I’m not sure how many caught my letter to the editor in the Toronto Star on Thursday, but I’m happy to report that they did not delete a word that I wrote.

I was reacting to this article on Tuesday by columnist Richard Gwyn.

And here’s my letter…

Opinion, April 3.

Richard Gwyn is so far off the mark in his assessment of the motivations of people concerned with the environment, stating that this concern comes at the expense of concern for people, that I hardly know where to begin.

Yes, it’s true that continuing down the road of business as usual, treating the planet and atmosphere as an endless dumping ground, will affect other species such as polar bears and many others, and that these are being used as the symbol to stimulate concern and action.

But the current upswell of public concern comes from people finally beginning to understand that while nature will go on in some fashion regardless of how many species we kill off, nature’s future may not necessarily include human beings.

Environmentalists have long understood that the natural environment underlies the health and wealth of all human activities and that by eliminating biodiversity, killing off species and permanently altering ecosystems, we are also endangering ourselves.

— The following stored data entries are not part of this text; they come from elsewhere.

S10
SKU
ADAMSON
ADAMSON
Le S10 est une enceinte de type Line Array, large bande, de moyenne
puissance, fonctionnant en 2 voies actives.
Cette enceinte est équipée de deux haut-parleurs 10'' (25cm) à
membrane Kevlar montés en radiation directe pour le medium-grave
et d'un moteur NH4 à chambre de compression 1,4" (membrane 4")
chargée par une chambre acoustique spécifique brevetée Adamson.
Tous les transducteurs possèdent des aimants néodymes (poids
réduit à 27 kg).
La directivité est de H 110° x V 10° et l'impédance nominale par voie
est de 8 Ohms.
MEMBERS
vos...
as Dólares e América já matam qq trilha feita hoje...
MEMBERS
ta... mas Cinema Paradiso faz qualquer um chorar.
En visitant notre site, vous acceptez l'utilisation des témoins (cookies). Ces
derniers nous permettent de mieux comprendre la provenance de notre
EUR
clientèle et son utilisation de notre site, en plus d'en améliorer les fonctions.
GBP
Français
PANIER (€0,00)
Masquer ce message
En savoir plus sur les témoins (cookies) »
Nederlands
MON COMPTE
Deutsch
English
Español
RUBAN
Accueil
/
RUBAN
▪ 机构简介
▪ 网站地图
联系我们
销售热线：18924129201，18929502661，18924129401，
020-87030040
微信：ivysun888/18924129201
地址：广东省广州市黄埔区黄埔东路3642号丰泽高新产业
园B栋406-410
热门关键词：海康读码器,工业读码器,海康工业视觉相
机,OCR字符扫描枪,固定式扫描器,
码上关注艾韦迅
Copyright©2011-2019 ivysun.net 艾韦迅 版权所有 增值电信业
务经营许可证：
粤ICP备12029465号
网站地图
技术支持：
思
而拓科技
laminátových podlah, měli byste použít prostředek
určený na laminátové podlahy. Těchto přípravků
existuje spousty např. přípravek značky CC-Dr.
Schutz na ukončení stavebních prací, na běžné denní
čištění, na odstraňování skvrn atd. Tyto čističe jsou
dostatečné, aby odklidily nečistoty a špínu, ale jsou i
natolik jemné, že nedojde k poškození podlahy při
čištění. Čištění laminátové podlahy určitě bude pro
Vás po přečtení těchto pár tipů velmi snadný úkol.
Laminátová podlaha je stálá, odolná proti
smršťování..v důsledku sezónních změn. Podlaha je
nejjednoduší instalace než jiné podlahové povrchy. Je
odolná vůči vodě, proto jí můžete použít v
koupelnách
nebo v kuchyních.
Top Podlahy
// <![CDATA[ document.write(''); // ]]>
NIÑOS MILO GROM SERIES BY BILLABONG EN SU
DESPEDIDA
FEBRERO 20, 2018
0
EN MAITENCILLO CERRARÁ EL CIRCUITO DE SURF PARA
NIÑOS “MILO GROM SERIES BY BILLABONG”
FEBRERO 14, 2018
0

How much more “concern for people” do you want than concern for our ability to live on this planet?

Gwyn shows his misunderstanding further in his failure to grasp that “environmental issues” (global warming, pollution, waste, water overuse and contamination, unsustainable farming, GMOs, etc.) and “people issues” (poverty, malnutrition, income inequality, unemployment) stem from the same root causes, those being globalization, debt-based money supplies, overpopulation, dependence on non-renewable resources and the drive for constant growth.

And to characterize the New Democratic Party and the Green party as “exclusively” concerned with a narrow set of issues further shows Gwyn’s complete lack of knowledge and research into these two alternative political platforms.

Both parties have a wide-ranging set of policies on all the same issues as the traditional parties. They have most of the same concerns, but with alternative approaches to addressing the problems. And Gwyn’s furtherance of the (incorrect) stereotype does a serious disservice to his readers, democracy and the environmental and people issues we are all rightfully concerned about.